Abstract
The overall survival of melanoma patients has improved using antibodies targeting immune checkpoints (anti-PD-1, anti-CTLA-4 and anti-LAG-3). Systemic chemotherapy was administered in melanoma for many years with limited effectiveness. Here we report a case of a patient who experienced immune-mediated adverse effects from checkpoint blockade therapy and subsequently responded to chemotherapy. The patient presented with melanoma and paraneoplastic digital ischemia. She received a combination of ipilimumab/nivolumab and experienced G3 myocarditis, followed by melanoma progression after a steroid taper. This patient achieved a partial and durable response with platinum and taxane-based chemotherapy. This report suggests the possibility of a subset of patients who experience progression after immune-based side effects where chemotherapy may be effective in the modern age of melanoma treatment.

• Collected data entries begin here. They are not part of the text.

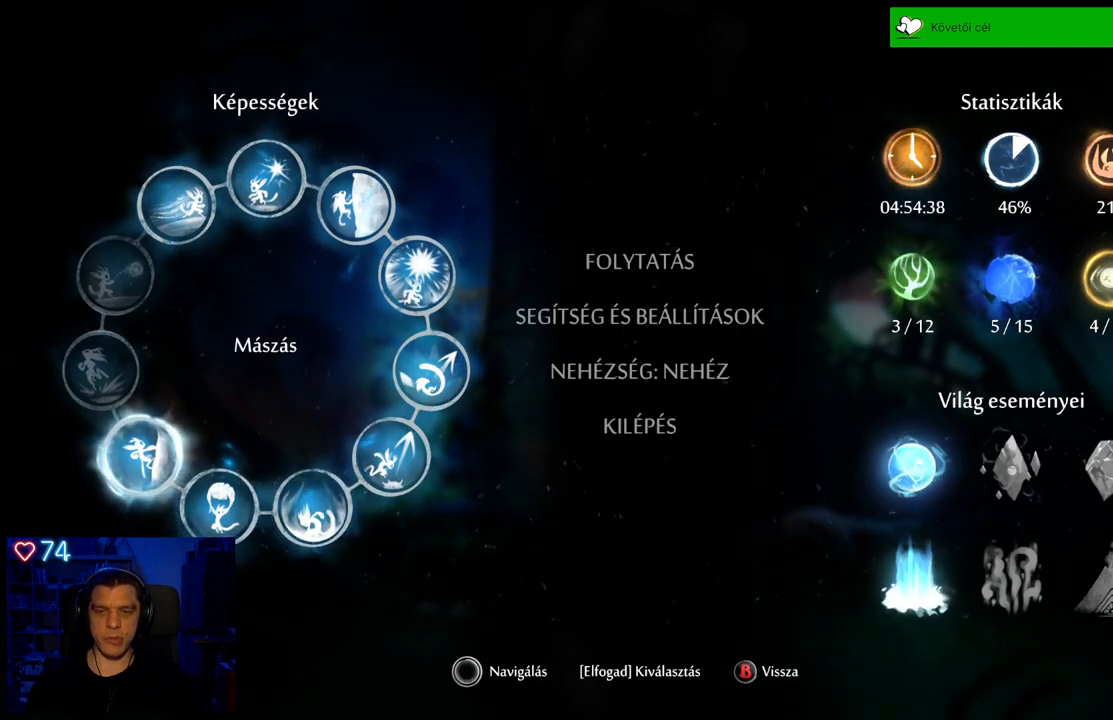
{"buttons": [], "left_stick": "center", "right_stick": "center", "events": []}
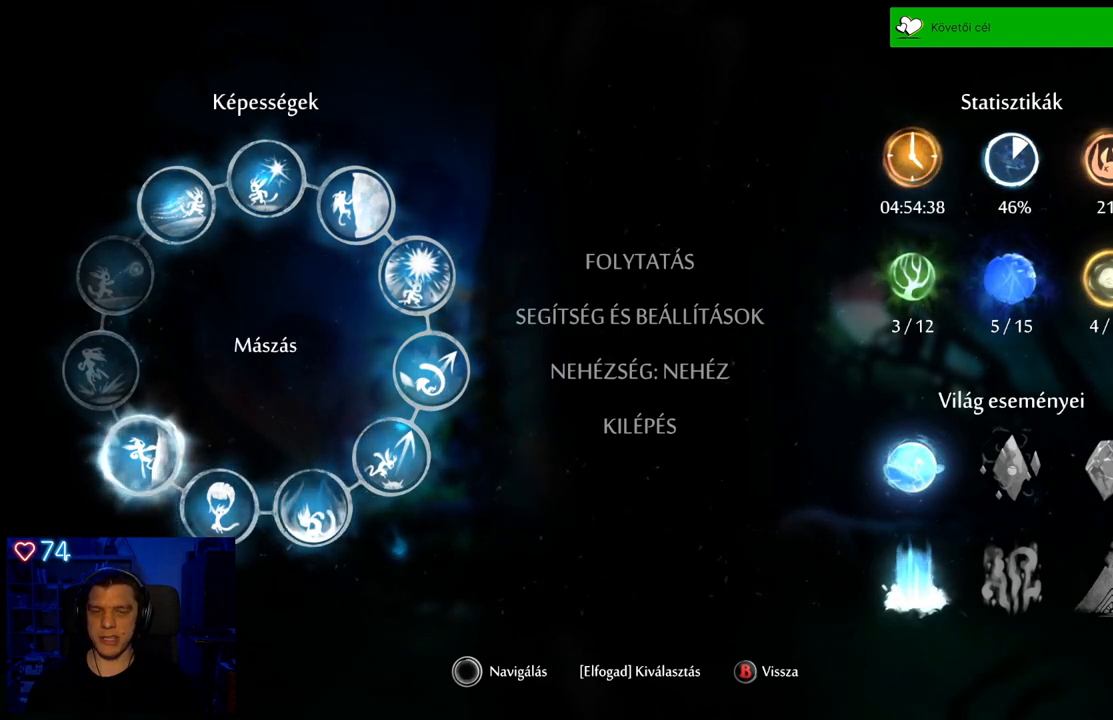
{"buttons": ["DPAD_LEFT"], "left_stick": "center", "right_stick": "center", "events": [[467, "DPAD_LEFT", "down"]]}
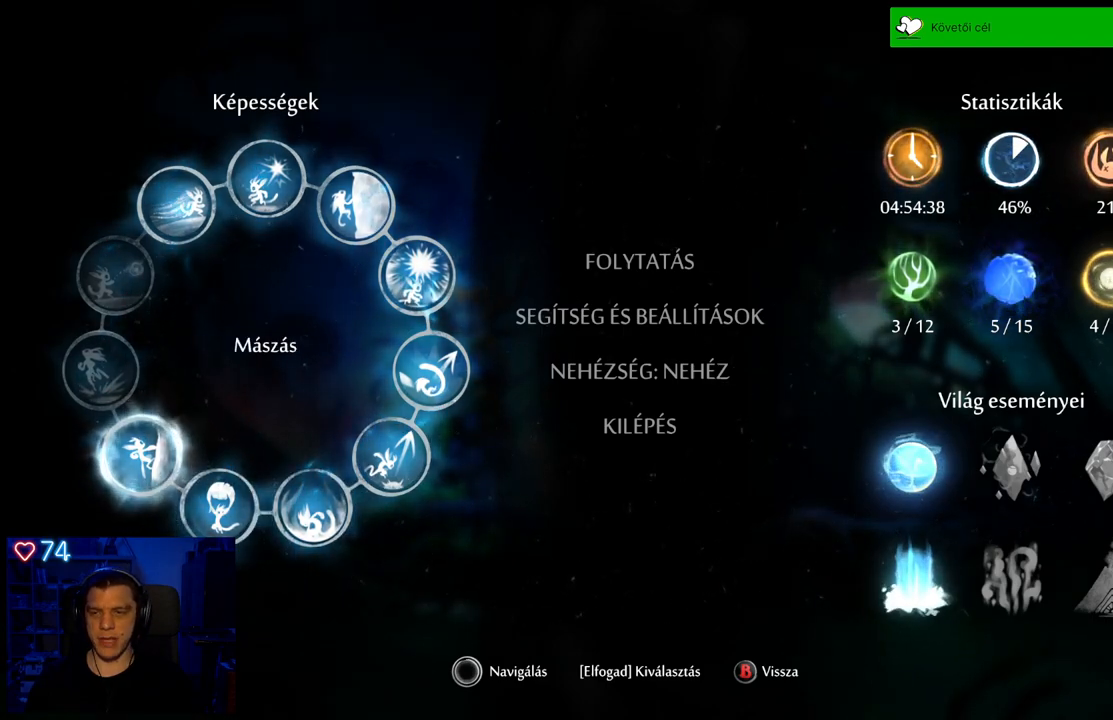
{"buttons": [], "left_stick": "center", "right_stick": "center", "events": [[133, "DPAD_LEFT", "up"]]}
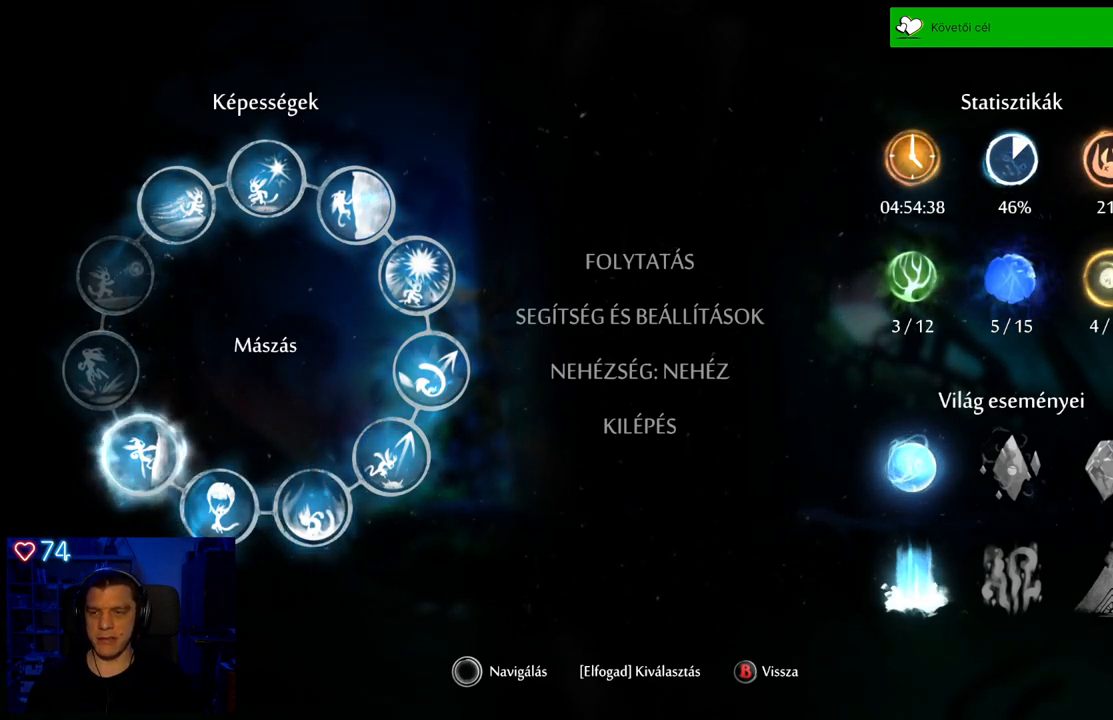
{"buttons": [], "left_stick": "center", "right_stick": "center", "events": [[50, "DPAD_UP", "down"], [200, "DPAD_UP", "up"]]}
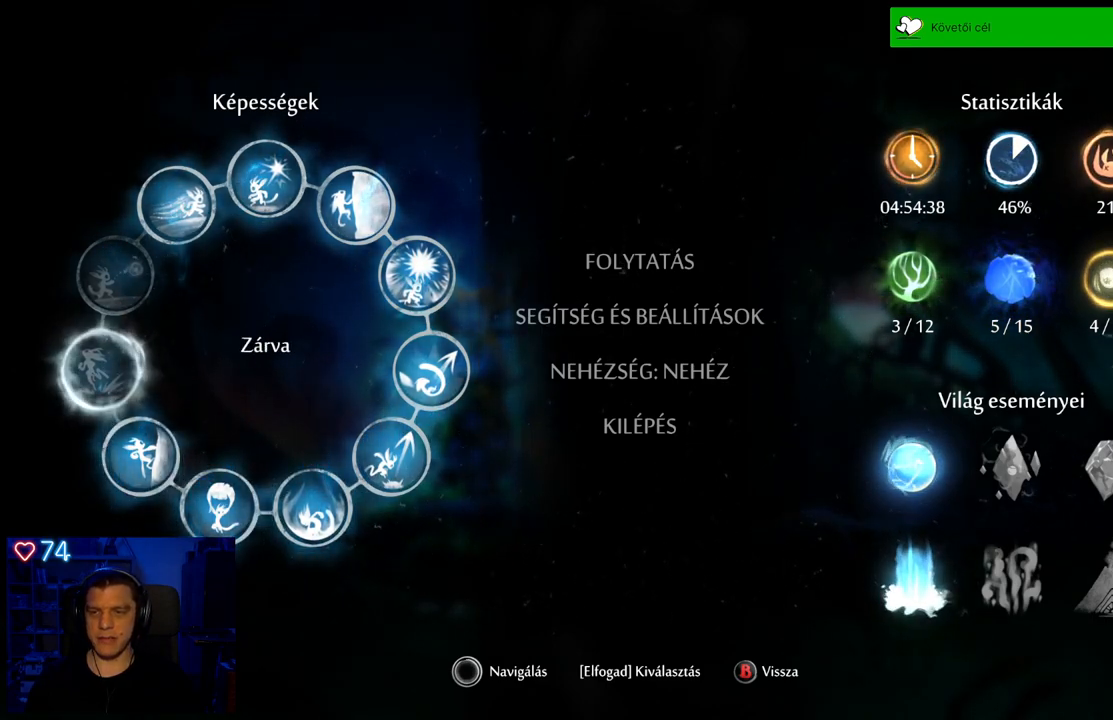
{"buttons": [], "left_stick": "center", "right_stick": "center", "events": []}
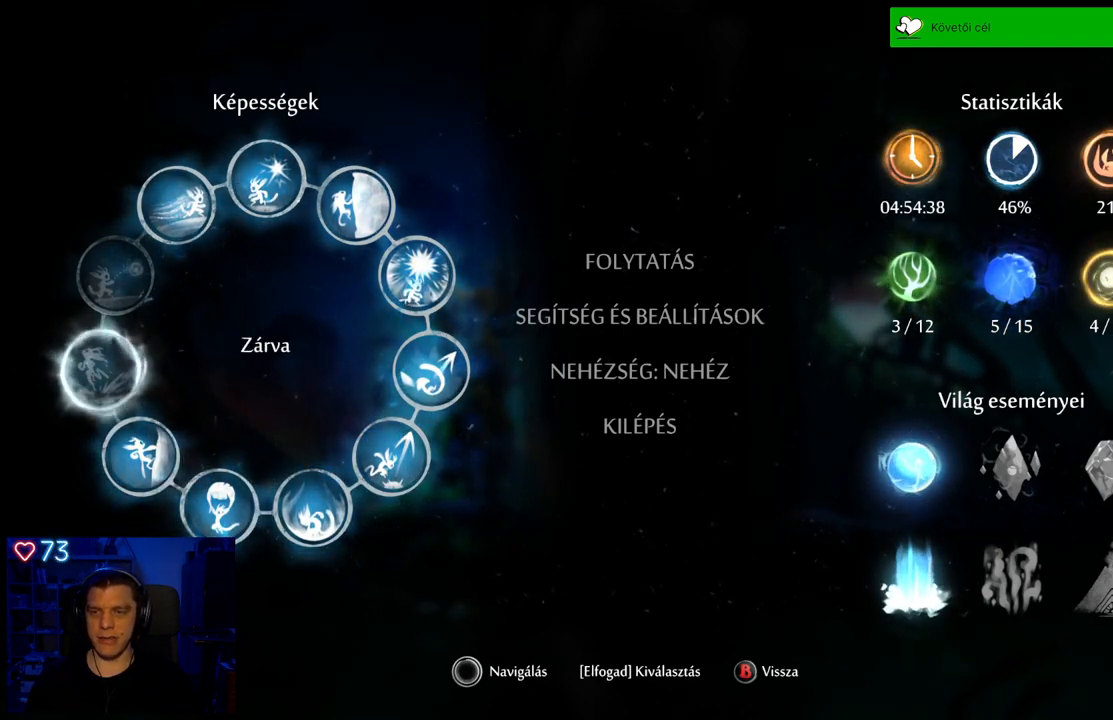
{"buttons": [], "left_stick": "center", "right_stick": "center", "events": [[250, "DPAD_UP", "down"], [383, "DPAD_UP", "up"]]}
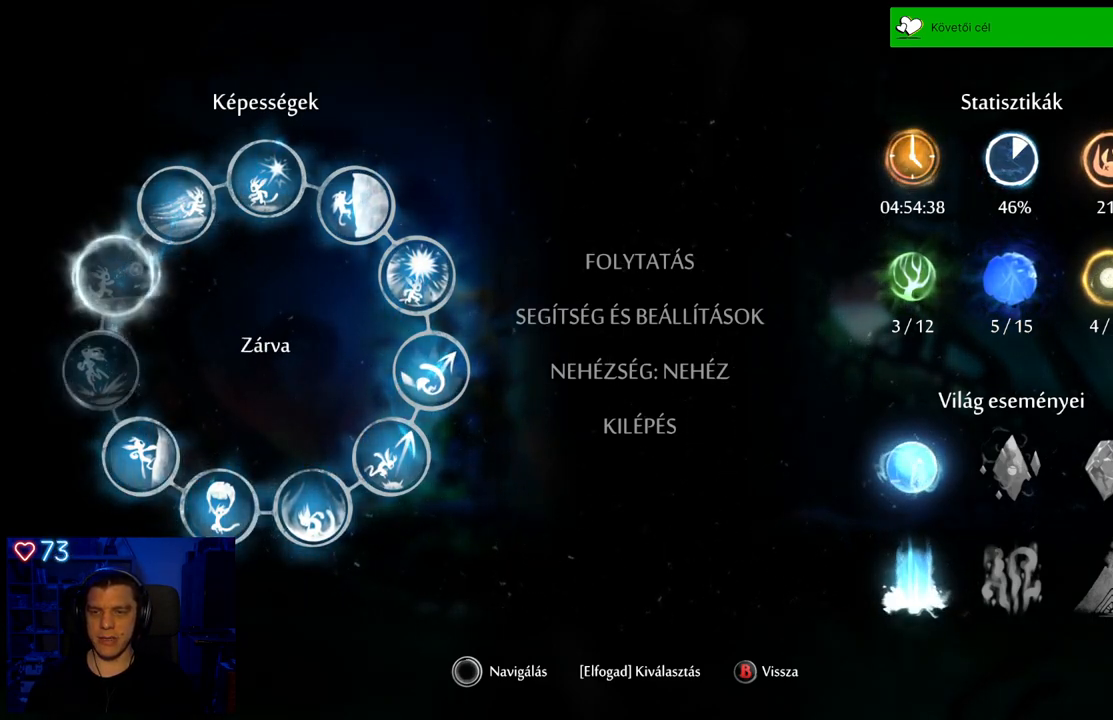
{"buttons": [], "left_stick": "center", "right_stick": "center", "events": [[333, "DPAD_DOWN", "down"], [467, "DPAD_DOWN", "up"]]}
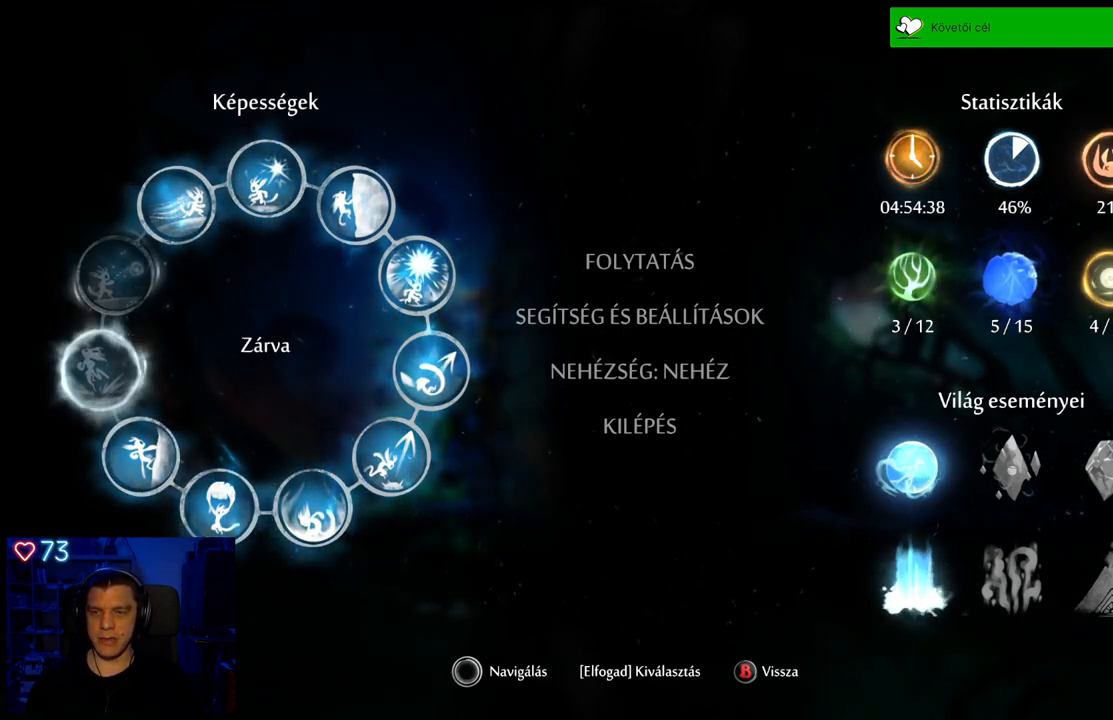
{"buttons": [], "left_stick": "center", "right_stick": "center", "events": [[317, "DPAD_UP", "down"], [450, "DPAD_UP", "up"]]}
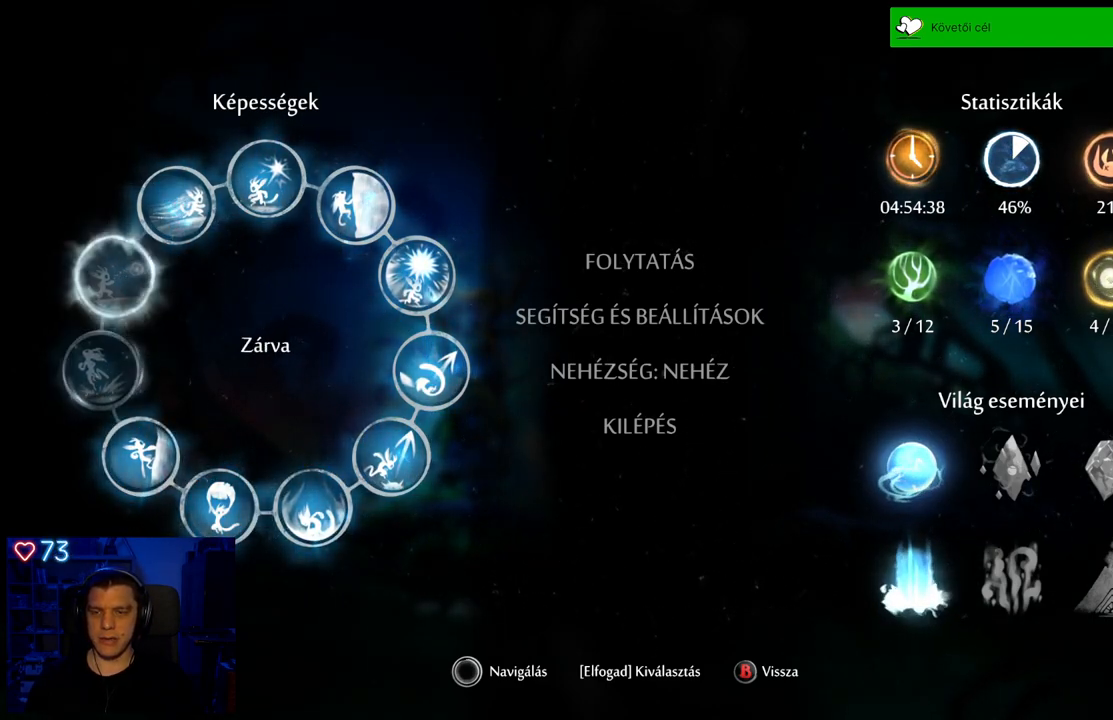
{"buttons": [], "left_stick": "center", "right_stick": "center", "events": []}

Keywords: chemotherapy, immune-mediated adverse events, immunotherapy, melanoma, myocarditis, paraneoplastic acral vascular syndrome
Plain language summary
We describe a patient with a type of skin cancer called melanoma. At first, we tried to treat it with a medication that made the patient's body's defense system fight against it, but it caused problems with her heart so we had to stop it. Instead, we used another type of treatment called chemotherapy, which worked. The patient remains off therapy 4.5 years later. The lesson learned from this case is that chemotherapy is still helpful in certain situations. The initial treatment did not stop the melanoma growth. In addition, the patient had life-threatening toxicity.
Tweetable abstract
Chemotherapy may be useful for melanoma patients intolerant to checkpoint blockade therapy. Written informed consent was obtained from the patient to publish a case report.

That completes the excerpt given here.